[INFORMATION Boundary: Start]
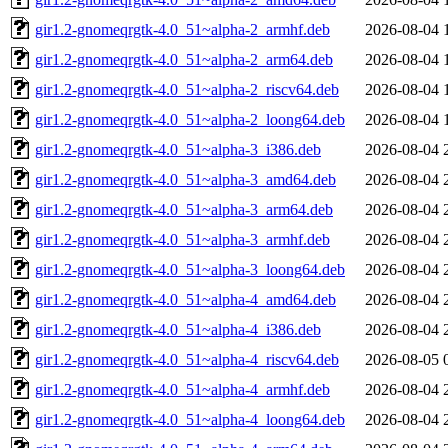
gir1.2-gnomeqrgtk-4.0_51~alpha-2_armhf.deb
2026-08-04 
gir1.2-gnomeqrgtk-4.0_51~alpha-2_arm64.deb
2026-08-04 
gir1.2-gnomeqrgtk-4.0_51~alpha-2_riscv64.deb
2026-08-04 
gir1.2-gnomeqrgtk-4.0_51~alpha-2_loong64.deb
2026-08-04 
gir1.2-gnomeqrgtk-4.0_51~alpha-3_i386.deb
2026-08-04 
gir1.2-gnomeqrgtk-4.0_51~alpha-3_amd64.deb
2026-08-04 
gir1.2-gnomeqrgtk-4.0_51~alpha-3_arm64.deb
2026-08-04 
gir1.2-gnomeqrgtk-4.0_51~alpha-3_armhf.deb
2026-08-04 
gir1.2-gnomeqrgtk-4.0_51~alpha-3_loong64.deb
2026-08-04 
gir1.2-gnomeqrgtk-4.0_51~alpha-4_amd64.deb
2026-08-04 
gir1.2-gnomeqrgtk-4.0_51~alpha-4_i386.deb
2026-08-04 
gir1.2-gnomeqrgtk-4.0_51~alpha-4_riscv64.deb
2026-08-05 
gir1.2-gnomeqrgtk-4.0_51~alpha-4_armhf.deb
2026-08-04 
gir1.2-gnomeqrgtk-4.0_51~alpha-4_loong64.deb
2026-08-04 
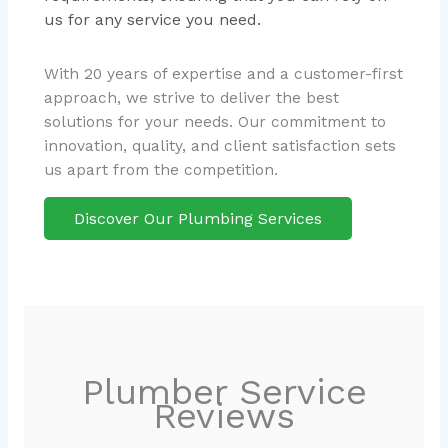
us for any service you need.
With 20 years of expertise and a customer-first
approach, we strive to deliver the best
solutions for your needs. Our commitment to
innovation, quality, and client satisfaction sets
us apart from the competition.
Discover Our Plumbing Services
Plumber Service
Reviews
[INFORMATION Boundary: End]
[INFORMATION Boundary: Start]
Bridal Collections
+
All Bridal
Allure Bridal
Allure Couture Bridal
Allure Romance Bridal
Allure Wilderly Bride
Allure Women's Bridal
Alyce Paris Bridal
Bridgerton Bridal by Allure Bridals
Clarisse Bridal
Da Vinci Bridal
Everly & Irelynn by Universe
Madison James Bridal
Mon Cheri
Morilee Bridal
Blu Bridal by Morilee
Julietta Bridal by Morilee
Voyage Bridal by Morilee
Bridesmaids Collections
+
[INFORMATION Boundary: End]
» WHAT THIS TASK INVOLVES
When a line in the listing includes the word "Collections", report that line in full.

» WRITTEN RESPONSE
Bridal Collections
Bridesmaids Collections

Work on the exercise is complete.